More recently, the bank has been involved in a spying scandal; written off $458 million in losses from its stake in York Capital Management, a hedge fund; and warned of losses from a $90 million loan to Greensill Capital, which collapsed last month.

Credit Suisse’s asset management unit oversaw $10 billion in funds that Greensill packaged based on financing it provided to companies, many of which had low credit ratings or were not rated at all. Credit Suisse said in its annual report for 2020 that it expected some of the companies to default on their payments and that Swiss regulators had ordered it to set aside more capital to cover the losses.

Credit Suisse detailed the financial impact of its dealings with Archegos for the first time Tuesday. The bank said it would report a loss for the first quarter of 900 million Swiss francs after booking a charge of 4.4 billion francs ($4.7 billion) related to the fund.

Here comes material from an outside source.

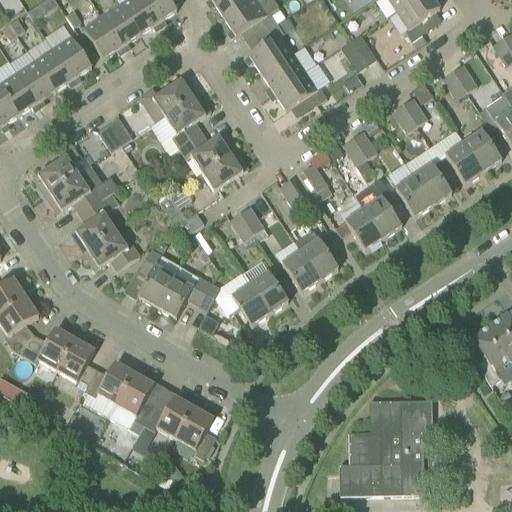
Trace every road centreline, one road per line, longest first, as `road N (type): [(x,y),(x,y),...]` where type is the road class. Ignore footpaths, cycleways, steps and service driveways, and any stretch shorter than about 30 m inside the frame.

Archegos is a private investment firm that managed the wealth of Bill Hwang, a veteran investor who had previously been fined for insider trading.

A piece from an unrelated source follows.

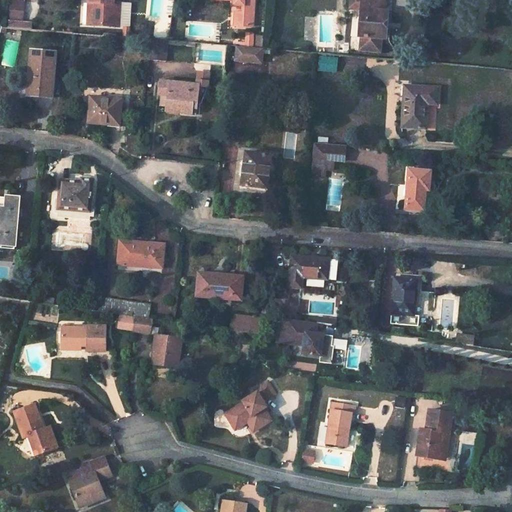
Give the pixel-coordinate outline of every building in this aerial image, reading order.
[(112,0),(88,0),(89,1),(93,0),(92,21),(117,22),(119,1),(112,0)] [(252,0),(230,0),(230,6),(240,6),(239,14),(237,14),(236,27),(241,27),(247,28),(250,28),(252,0)] [(380,0),(358,0),(358,6),(356,33),(358,33),(356,46),(376,48),(378,35),(380,35),(382,8),(380,8),(380,0)] [(148,41),(147,58),(161,60),(163,41),(148,41)] [(232,45),(231,58),(258,61),(258,47),(239,46),(232,45)] [(30,51),(25,95),(44,97),(49,53),(30,51)] [(192,85),(165,82),(163,99),(179,101),(179,106),(188,107),(188,103),(192,103),(193,96),(197,97),(206,81),(192,80),(192,85)] [(401,84),(398,126),(424,129),(425,105),(435,105),(436,87),(401,84)] [(87,101),(84,125),(115,129),(118,103),(87,101)] [(339,163),(341,148),(312,146),(310,160),(339,163)] [(243,153),(239,187),(264,190),(268,155),(243,153)] [(403,169),(400,206),(418,208),(420,194),(427,195),(429,171),(403,169)] [(56,181),(53,208),(65,209),(65,206),(86,208),(90,181),(77,179),(76,183),(56,181)] [(13,198),(0,196),(0,248),(10,250),(12,235),(8,234),(13,198)] [(119,241),(117,263),(159,268),(162,246),(119,241)] [(287,255),(283,285),(296,287),(297,278),(323,281),(326,260),(287,255)] [(197,274),(194,297),(237,301),(240,278),(197,274)] [(393,277),(388,313),(387,322),(415,326),(416,316),(411,315),(416,279),(393,277)] [(147,304),(96,296),(95,312),(132,317),(145,319),(147,304)] [(276,318),(277,312),(259,309),(259,315),(276,318)] [(228,315),(225,331),(255,335),(258,318),(228,315)] [(131,318),(117,316),(115,328),(129,330),(131,318)] [(147,328),(148,320),(145,319),(132,317),(131,318),(129,330),(129,334),(146,336),(147,328)] [(282,331),(283,319),(276,318),(274,330),(282,331)] [(312,334),(314,324),(283,319),(282,331),(274,330),(273,343),(300,346),(299,354),(317,357),(318,349),(318,345),(328,346),(329,336),(312,334)] [(107,328),(57,321),(54,340),(64,342),(63,346),(73,347),(74,343),(75,338),(83,339),(82,343),(81,348),(103,352),(107,328)] [(144,343),(151,343),(152,337),(158,338),(160,330),(147,328),(146,336),(144,343)] [(454,336),(453,343),(469,345),(470,338),(454,336)] [(151,343),(147,365),(174,369),(179,341),(158,338),(152,337),(151,343)] [(240,425),(246,435),(264,425),(257,413),(260,411),(257,406),(269,399),(261,386),(243,398),(245,401),(234,407),(236,409),(218,420),(224,430),(238,421),(240,425)] [(342,428),(344,413),(347,413),(347,412),(348,405),(326,401),(320,442),(336,444),(338,428),(342,428)] [(28,404),(8,412),(17,437),(21,434),(26,432),(33,451),(52,444),(44,424),(37,428),(28,404)] [(409,429),(402,469),(426,474),(430,448),(435,449),(441,417),(416,414),(414,430),(409,429)] [(227,434),(240,425),(238,421),(224,430),(227,434)] [(29,453),(33,451),(26,432),(21,434),(29,453)] [(432,475),(435,449),(430,448),(426,474),(432,475)] [(305,451),(296,450),(295,461),(304,462),(305,451)] [(66,479),(77,507),(94,501),(90,493),(100,489),(94,475),(98,474),(99,477),(107,473),(100,456),(88,461),(89,465),(72,472),(74,477),(66,479)] [(103,497),(100,489),(90,493),(94,501),(103,497)] [(240,511),(241,507),(216,502),(213,511),(240,511)]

Credit Suisse is not alone. Japanese bank Nomura lost $2 billion from its involvement with Archegos.

There could be more bad news for Credit Suisse if it faces lawsuits from aggrieved investors or loses business because of its tarnished reputation. Analysts at JPMorgan Cazenove estimated that Credit Suisse would have to set aside $2 billion just to cover litigation stemming from the Greensill fiasco.

Credit Suisse’s involvement with Archegos and Greensill had echoes of the 2008 financial crisis in that they used hard-to-understand strategies that minimized regulatory scrutiny. Credit Suisse used opaque derivatives to help Archegos make big bets on companies like ViacomCBS without being required to report the investments to regulators.

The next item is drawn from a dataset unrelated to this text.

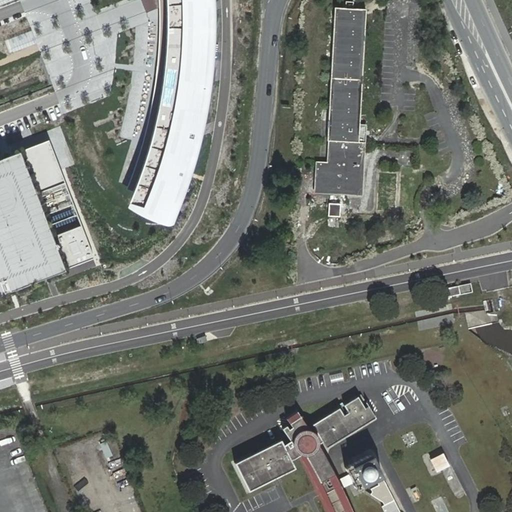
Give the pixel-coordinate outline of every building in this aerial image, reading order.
[(160,0),(161,23),(161,52),(158,79),(153,108),(147,138),(137,169),(121,209),(170,222),(179,200),(193,160),(201,131),(206,96),(209,64),(211,29),(210,0),(160,0)] [(358,125),(365,9),(352,8),(352,5),(345,5),(345,8),(334,7),(326,140),(329,140),(328,163),(316,162),(315,191),(360,193),(364,125),(358,125)] [(48,140),(19,151),(65,270),(95,259),(48,140)] [(0,294),(65,270),(19,151),(0,158),(0,294)] [(340,217),(341,204),(329,203),(328,216),(329,216),(330,216),(337,216),(340,217)] [(336,227),(337,216),(330,216),(329,216),(328,227),(336,227)] [(448,287),(450,295),(470,292),(468,284),(448,287)] [(327,447),(377,417),(369,405),(366,407),(359,396),(345,404),(350,411),(344,415),(340,407),(313,424),(324,441),(327,447)] [(354,511),(336,473),(320,443),(324,441),(313,424),(308,426),(298,410),(288,417),(294,426),(290,428),(287,425),(284,427),(291,439),(285,444),(292,458),(300,455),(308,470),(318,487),(329,510),(329,511),(354,511)] [(285,444),(282,439),(236,462),(250,490),(296,467),(292,458),(285,444)] [(450,465),(444,452),(431,459),(438,472),(450,465)] [(386,475),(375,454),(354,464),(353,462),(345,466),(357,489),(386,475)] [(401,511),(384,478),(377,481),(379,484),(366,491),(365,491),(383,501),(384,504),(382,506),(384,511),(401,511)]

The securities packaged by Greensill, and marketed by Credit Suisse, allowed companies that already had low credit ratings to hide additional borrowing. Accounting rules did not require disclosure.

Credit Suisse is holding more than half a dozen executives responsible for the disasters, including Brian Chin, the chief executive of Credit Suisse’s investment bank, who will leave April 30. Lara Warner, the chief risk and compliance officer, will step down immediately, the bank said Tuesday.

Thomas Gottstein, the chief executive of Credit Suisse since last year, will keep his job. He said in a statement that the bank would hire outside experts to investigate what had led to the “unacceptable” loss from Archegos as well as the bank’s involvement with Greensill Capital. Credit Suisse promised to disclose the conclusions of the investigations once they were complete.

Members of Credit Suisse’s executive board will forgo their bonuses for 2020 and 2021, the bank said. Credit Suisse will also cancel plans to buy back its own shares, a way of pushing up the stock price.

Ethos, a Swiss foundation that represents numerous pension funds, has complained for years that Credit Suisse overcompensated its top executives despite the bank’s poor performance. The top 1,000 executives at Credit Suisse received bonuses totaling $1 billion, Ethos complained in 2018.

On Tuesday, Ethos said it hoped for “a new corporate culture with a more focused approach on risk management” when António Horta-Osório, the chief executive of Lloyds Banking Group, takes over as chairman of Credit Suisse at the annual meeting April 30. In December, Horta-Osório was nominated to replace Urs Rohner as chairman.

Shareholders may bear the brunt of the pain for the recent losses. Credit Suisse shares have lost almost one-quarter of their value since the beginning of March. The bank said Tuesday that it would pay a dividend of 0.10 francs per share for 2020, instead of 0.29 francs as originally proposed.

Gottstein promised Tuesday that this time the bank would change for the better. “Serious lessons will be learned,” he said.

Minder, the Swiss senator, does not believe him. “The bank has been miserably managed for years,” he said. “There are always new losses, always new scandals.”